The U.S.-Canadian border enforcement partnership began in 1997 and expanded in 2005. U.S. officers can ride on Canadian ships, and vice versa, eliminating redundant maritime patrols. Investigative task forces grant state, provincial, local and tribal law enforcement officials the same authority as Immigration and Customs Enforcement officers. U.S. and Canadian agencies also work together to follow the money trail of drug smugglers, and with financial institutions in both countries to detect illicit transactions.
These moves addressed an obvious problem in the past: If criminals could disregard the border, why shouldn't law enforcement?

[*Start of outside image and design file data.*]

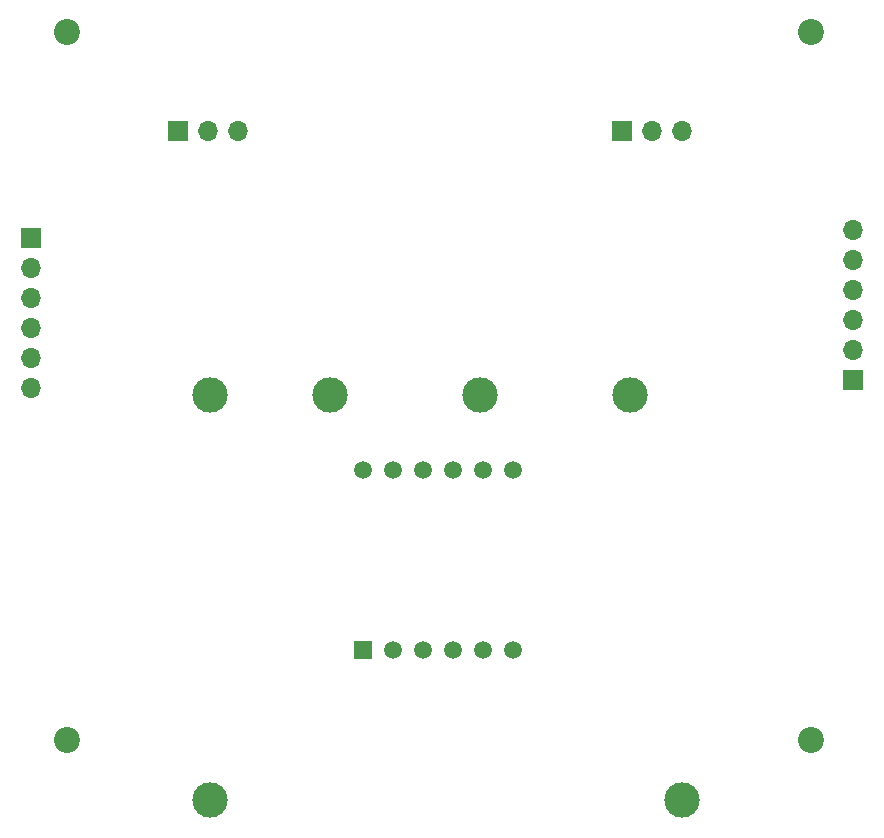
<source format=gbr>
%TF.GenerationSoftware,KiCad,Pcbnew,(5.1.7)-1*%
%TF.CreationDate,2021-04-06T19:20:52+02:00*%
%TF.ProjectId,central-panel,63656e74-7261-46c2-9d70-616e656c2e6b,rev?*%
%TF.SameCoordinates,Original*%
%TF.FileFunction,Soldermask,Bot*%
%TF.FilePolarity,Negative*%
%FSLAX46Y46*%
G04 Gerber Fmt 4.6, Leading zero omitted, Abs format (unit mm)*
G04 Created by KiCad (PCBNEW (5.1.7)-1) date 2021-04-06 19:20:52*
%MOMM*%
%LPD*%
G01*
G04 APERTURE LIST*
%ADD10C,3.000000*%
%ADD11O,1.700000X1.700000*%
%ADD12R,1.700000X1.700000*%
%ADD13C,2.200000*%
%ADD14C,1.500000*%
%ADD15R,1.500000X1.500000*%
G04 APERTURE END LIST*
D10*
%TO.C,TP6*%
X118895000Y-139085000D03*
%TD*%
D11*
%TO.C,J4*%
X133373000Y-90825000D03*
X133373000Y-93365000D03*
X133373000Y-95905000D03*
X133373000Y-98445000D03*
X133373000Y-100985000D03*
D12*
X133373000Y-103525000D03*
%TD*%
D10*
%TO.C,TP5*%
X78890000Y-139085000D03*
%TD*%
%TO.C,TP4*%
X114450000Y-104795000D03*
%TD*%
%TO.C,TP3*%
X101750000Y-104795000D03*
%TD*%
%TO.C,TP2*%
X89050000Y-104795000D03*
%TD*%
%TO.C,TP1*%
X78890000Y-104795000D03*
%TD*%
D11*
%TO.C,J1*%
X63777000Y-104160000D03*
X63777000Y-101620000D03*
X63777000Y-99080000D03*
X63777000Y-96540000D03*
X63777000Y-94000000D03*
D12*
X63777000Y-91460000D03*
%TD*%
D13*
%TO.C,H4*%
X66825000Y-134005000D03*
%TD*%
%TO.C,H3*%
X129817000Y-74061000D03*
%TD*%
%TO.C,H2*%
X129817000Y-134005000D03*
%TD*%
%TO.C,H1*%
X66825000Y-74061000D03*
%TD*%
D14*
%TO.C,U1*%
X91844000Y-111145000D03*
X94384000Y-111145000D03*
X96924000Y-111145000D03*
X99464000Y-111145000D03*
X102004000Y-111145000D03*
X104544000Y-111145000D03*
X104544000Y-126385000D03*
X102004000Y-126385000D03*
X99464000Y-126385000D03*
X96924000Y-126385000D03*
X94384000Y-126385000D03*
D15*
X91844000Y-126385000D03*
%TD*%
D12*
%TO.C,SW2*%
X113815000Y-82443000D03*
D11*
X116355000Y-82443000D03*
X118895000Y-82443000D03*
%TD*%
D12*
%TO.C,SW1*%
X76223000Y-82443000D03*
D11*
X78763000Y-82443000D03*
X81303000Y-82443000D03*
%TD*%
M02*

</source>
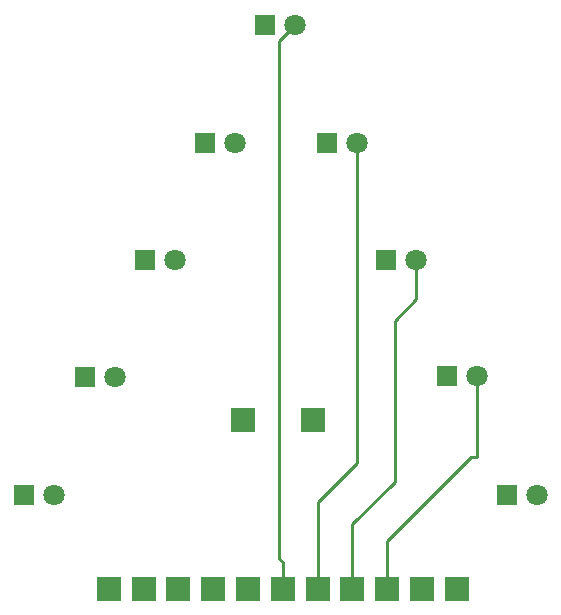
<source format=gbr>
%TF.GenerationSoftware,KiCad,Pcbnew,(5.1.9)-1*%
%TF.CreationDate,2022-06-22T15:09:01+02:00*%
%TF.ProjectId,Wbaum,57626175-6d2e-46b6-9963-61645f706362,rev?*%
%TF.SameCoordinates,Original*%
%TF.FileFunction,Copper,L2,Bot*%
%TF.FilePolarity,Positive*%
%FSLAX46Y46*%
G04 Gerber Fmt 4.6, Leading zero omitted, Abs format (unit mm)*
G04 Created by KiCad (PCBNEW (5.1.9)-1) date 2022-06-22 15:09:01*
%MOMM*%
%LPD*%
G01*
G04 APERTURE LIST*
%TA.AperFunction,ComponentPad*%
%ADD10R,2.000000X2.000000*%
%TD*%
%TA.AperFunction,ComponentPad*%
%ADD11R,1.800000X1.800000*%
%TD*%
%TA.AperFunction,ComponentPad*%
%ADD12C,1.800000*%
%TD*%
%TA.AperFunction,Conductor*%
%ADD13C,0.250000*%
%TD*%
G04 APERTURE END LIST*
D10*
%TO.P,GND,1*%
%TO.N,Net-(D1-Pad1)*%
X131620000Y-115959000D03*
%TD*%
D11*
%TO.P,D1,1*%
%TO.N,Net-(D1-Pad1)*%
X124430000Y-108050000D03*
D12*
%TO.P,D1,2*%
%TO.N,Net-(D1-Pad2)*%
X126970000Y-108050000D03*
%TD*%
%TO.P,D2,2*%
%TO.N,Net-(D2-Pad2)*%
X132110000Y-98090000D03*
D11*
%TO.P,D2,1*%
%TO.N,Net-(D1-Pad1)*%
X129570000Y-98090000D03*
%TD*%
%TO.P,D3,1*%
%TO.N,Net-(D1-Pad1)*%
X134650000Y-88110000D03*
D12*
%TO.P,D3,2*%
%TO.N,Net-(D3-Pad2)*%
X137190000Y-88110000D03*
%TD*%
%TO.P,D4,2*%
%TO.N,Net-(D4-Pad2)*%
X142310000Y-78200000D03*
D11*
%TO.P,D4,1*%
%TO.N,Net-(D1-Pad1)*%
X139770000Y-78200000D03*
%TD*%
%TO.P,D5,1*%
%TO.N,Net-(D1-Pad1)*%
X144870000Y-68240000D03*
D12*
%TO.P,D5,2*%
%TO.N,Net-(D5-Pad2)*%
X147410000Y-68240000D03*
%TD*%
%TO.P,D6,2*%
%TO.N,Net-(D6-Pad2)*%
X152620000Y-78210000D03*
D11*
%TO.P,D6,1*%
%TO.N,Net-(D1-Pad1)*%
X150080000Y-78210000D03*
%TD*%
%TO.P,D7,1*%
%TO.N,Net-(D1-Pad1)*%
X155100000Y-88120000D03*
D12*
%TO.P,D7,2*%
%TO.N,Net-(D7-Pad2)*%
X157640000Y-88120000D03*
%TD*%
%TO.P,D8,2*%
%TO.N,Net-(D8-Pad2)*%
X162780000Y-97970000D03*
D11*
%TO.P,D8,1*%
%TO.N,Net-(D1-Pad1)*%
X160240000Y-97970000D03*
%TD*%
%TO.P,D9,1*%
%TO.N,Net-(D1-Pad1)*%
X165340000Y-108010000D03*
D12*
%TO.P,D9,2*%
%TO.N,Net-(D9-Pad2)*%
X167880000Y-108010000D03*
%TD*%
D10*
%TO.P,Bu-,1*%
%TO.N,Net-(D1-Pad1)*%
X148900000Y-101720000D03*
%TD*%
%TO.P,U2,1*%
%TO.N,Net-(D1-Pad2)*%
X134564454Y-115959000D03*
%TD*%
%TO.P,U3,1*%
%TO.N,Net-(D2-Pad2)*%
X137508908Y-115959000D03*
%TD*%
%TO.P,U4,1*%
%TO.N,Net-(D3-Pad2)*%
X140453362Y-115959000D03*
%TD*%
%TO.P,U5,1*%
%TO.N,Net-(D4-Pad2)*%
X143397816Y-115959000D03*
%TD*%
%TO.P,U6,1*%
%TO.N,Net-(D5-Pad2)*%
X146342270Y-115959000D03*
%TD*%
%TO.P,U7,1*%
%TO.N,Net-(D6-Pad2)*%
X149286724Y-115959000D03*
%TD*%
%TO.P,U8,1*%
%TO.N,Net-(D7-Pad2)*%
X152231178Y-115959000D03*
%TD*%
%TO.P,U9,1*%
%TO.N,Net-(D8-Pad2)*%
X155175632Y-115959000D03*
%TD*%
%TO.P,U10,1*%
%TO.N,Net-(D9-Pad2)*%
X158120086Y-115959000D03*
%TD*%
%TO.P,Bu,1*%
%TO.N,Net-(U11-Pad1)*%
X161064540Y-115959000D03*
%TD*%
%TO.P,Bu+,1*%
%TO.N,Net-(U11-Pad1)*%
X142990000Y-101720000D03*
%TD*%
D13*
%TO.N,Net-(D5-Pad2)*%
X146040000Y-69610000D02*
X147410000Y-68240000D01*
X146040000Y-84330000D02*
X146040000Y-83550000D01*
X146040000Y-83550000D02*
X146040000Y-69610000D01*
X146040000Y-98940000D02*
X146040000Y-113420000D01*
X146040000Y-83550000D02*
X146040000Y-98940000D01*
X146040000Y-98940000D02*
X146040000Y-100170000D01*
X146342270Y-113722270D02*
X146342270Y-115959000D01*
X146040000Y-113420000D02*
X146342270Y-113722270D01*
%TO.N,Net-(D6-Pad2)*%
X152620000Y-94870000D02*
X152620000Y-105310000D01*
X152620000Y-78210000D02*
X152620000Y-94870000D01*
X152620000Y-94870000D02*
X152620000Y-95600000D01*
X149286724Y-108643276D02*
X149286724Y-115959000D01*
X152620000Y-105310000D02*
X149286724Y-108643276D01*
%TO.N,Net-(D7-Pad2)*%
X157640000Y-91460000D02*
X157640000Y-88120000D01*
X155802000Y-93298000D02*
X157640000Y-91460000D01*
X155802000Y-93298000D02*
X155802000Y-106938000D01*
X152231178Y-110508822D02*
X152231178Y-115959000D01*
X155802000Y-106938000D02*
X152231178Y-110508822D01*
%TO.N,Net-(D8-Pad2)*%
X162780000Y-97970000D02*
X162780000Y-104860000D01*
X155175632Y-115959000D02*
X155175632Y-111964368D01*
X162280000Y-104860000D02*
X162780000Y-104860000D01*
X155175632Y-111964368D02*
X162280000Y-104860000D01*
%TD*%
M02*

</source>
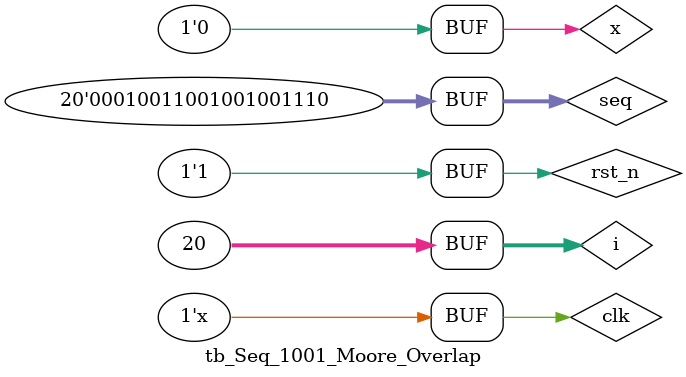
<source format=sv>
module sim;

    initial begin
        $dumpfile("dump.vcd");
        $dumpvars;
        #200
        $finish;
    end

endmodule

module tb_Seq_1001_Moore_Overlap;

    reg x, rst_n, clk;
    reg [0:19] seq = 'b0010011001001001110;
    wire y;
    integer i;

    Seq_1001_Moore_Overlap ins(.x(x), .rst_n(rst_n), .clk(clk), .y(y));

    always #4 clk = ~clk;

    initial begin
        clk = 1'b0;
        x = 1'b0;
        rst_n = 1'b1;
        #6
        rst_n = 1'b0;
        #2
        rst_n = 1'b1;

        for (i = 0; i < 20; i++)
            #8
            x = seq[i];
    end

endmodule

</source>
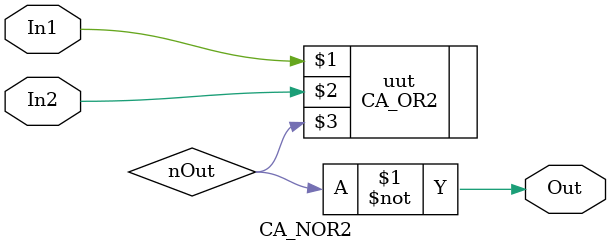
<source format=v>
`timescale 1ns / 1ps
module CA_NOR2(In1,In2,Out
    );
	input In1,In2;
	output Out;
	wire Out;
	
	wire nOut;
	
	assign Out=~nOut;
	
	CA_OR2 uut(In1,In2,nOut);
endmodule

</source>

Technology also plays a role. Customs and Border Protection uses much of the same equipment as its colleagues on the southern border: unmanned drones, remote video surveillance, night-vision equipment, thermal cameras and underground sensors to detect traffic moving in wilderness areas. At border checkpoints, agents use particle detection systems and fiber-optic scopes to find drugs hidden in cars and trucks.
Authorities try to make it as expensive as possible for traffickers to stay in business.
"The bottom line for organized crime groups is money," said Sgt. Duncan Pound, a spokesman for the Royal Canadian Mounted Police. "If we can make it so they have to spend so much money to get things across the border, we've reduced their desire to be in that business."
But the traffickers have one advantage: The northern border crosses thousands of miles of mostly unguarded wilderness. As authorities have tightened up the border crossings in Washington state, the drug trade has moved east, to Idaho, Montana and North Dakota — even as far east as Detroit and Buffalo, N.Y. It's hard to quantify exactly how much traffic is diverted by enforcement efforts, Durkan and others said, but intelligence gathered by multiple agencies indicates smugglers are using a scattershot approach.
"For a while, you see it in the marine environment. Then the truck environment, then remote areas of land border," said Mike Milne, a spokesman for Customs and Border Protection in Washington state. "Or you just grow it in the U.S. and distribute in the U.S."
Drug smugglers are also creative. They use secret compartments in cars and trucks to hide the drugs, or stuff them inside the hollow walls of truck trailers. They dig tunnels, use helicopters or light aircraft, and in coastal areas, high-speed boats to evade capture. If taking drugs across the border becomes too cumbersome, they can sell domestically.
"Any criminal wants to take the path of least resistance. If a border crossing is well guarded, they're going to look for another way," said Lt. Mark Brogan, a spokesman for the Washington State Patrol.
Border agents said that drugs are but one of the evolving security challenges along both U.S. borders. They also deal with terrorism, illegal immigration and human trafficking. As the criminals adapt to enforcement, enforcement must adapt, too.
"There's no Swiss Army knife for the border," Milne said.